Chico is the man for youth in Legends project

Graffiti artist Antonio Garcia a.k.a. Chico, third from left, and Eric Diaz, director of Vision Urbana, at rear right, working with teenagers in the Legends of L.E.S. Project.  Photo by Michael Ossorguine

Graffiti artist Antonio Garcia a.k.a. Chico, third from left, and Eric Diaz, director of Vision Urbana, at rear right, working with teenagers in the Legends of L.E.S. Project. Photo by Michael Ossorguine

BY MICHAEL OSSORGUINE | Antonio “Chico” Garcia, the famed Lower East Side graffiti artist, is back visiting his home turf with a mission to educate and inspire local youth through the legacy of Puerto Rican leaders of the 1960s, ’70s and ’80s.

Chico, who relocated to Tampa several years ago, was contacted by Eric Diaz, the director of Vision Urbana Inc., a nonprofit after-school program focused on keeping youth on a positive path.
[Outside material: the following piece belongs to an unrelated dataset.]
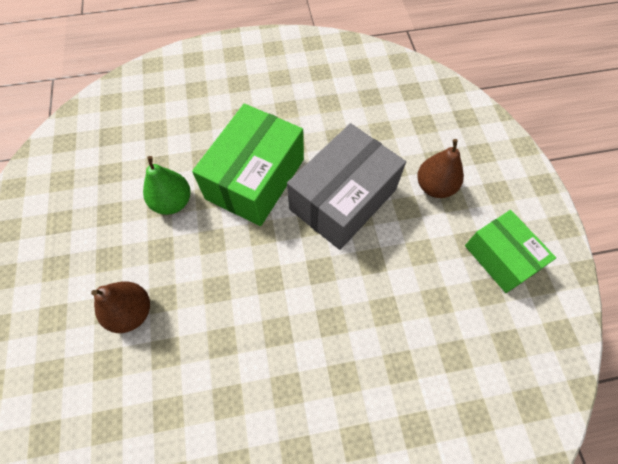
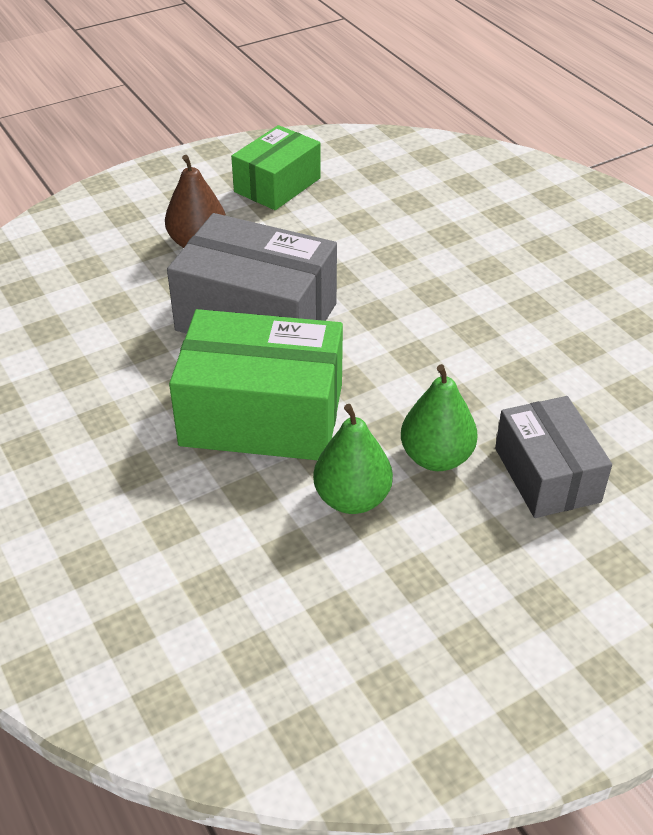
camera: 110 degrees left, 20 degrees down
brown pear [91,281,150,333] -> grey box [495,396,612,518]
none -> green pear [401,364,478,471]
Diaz’s pitch: a weekly arts and culture class — the Legends of L.E.S. Project — at which community leaders speak with local teenagers about the role models of their own youth who diffused Puerto Rican culture into the community, New York City and even the United States as a whole. Chico didn’t hesitate to say “yes.”

“I want these kids to have a role model, and continue my legacy as an artist,” the graffiti legend said. “When Eric asked me to come down, I said, ‘Well, that’s a great project. I want to jump on it.’”
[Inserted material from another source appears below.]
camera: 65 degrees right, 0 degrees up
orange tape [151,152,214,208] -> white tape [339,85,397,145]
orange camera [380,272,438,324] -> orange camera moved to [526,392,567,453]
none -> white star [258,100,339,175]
“When he came back, it was almost a mob. You know: Pied Piper,” Diaz said.

Along with Chico, Diaz teaches volunteers about iconic Lower East Side figures, such as Tato Laviera, who attended the National Poets Dinner by invitation of former President Jimmy Carter, and coined the term “Spanglish” in his poetic verse; or Mary Spink, the woman responsible for many of the neighborhood’s affordable housing projects.

Chico, on the other hand, is the guiding hand and inspiration for the kids, helping them create canvasses for the revered figures that will be on display at the Sixth Street Community Center, at 638 E. Sixth St., among other venues.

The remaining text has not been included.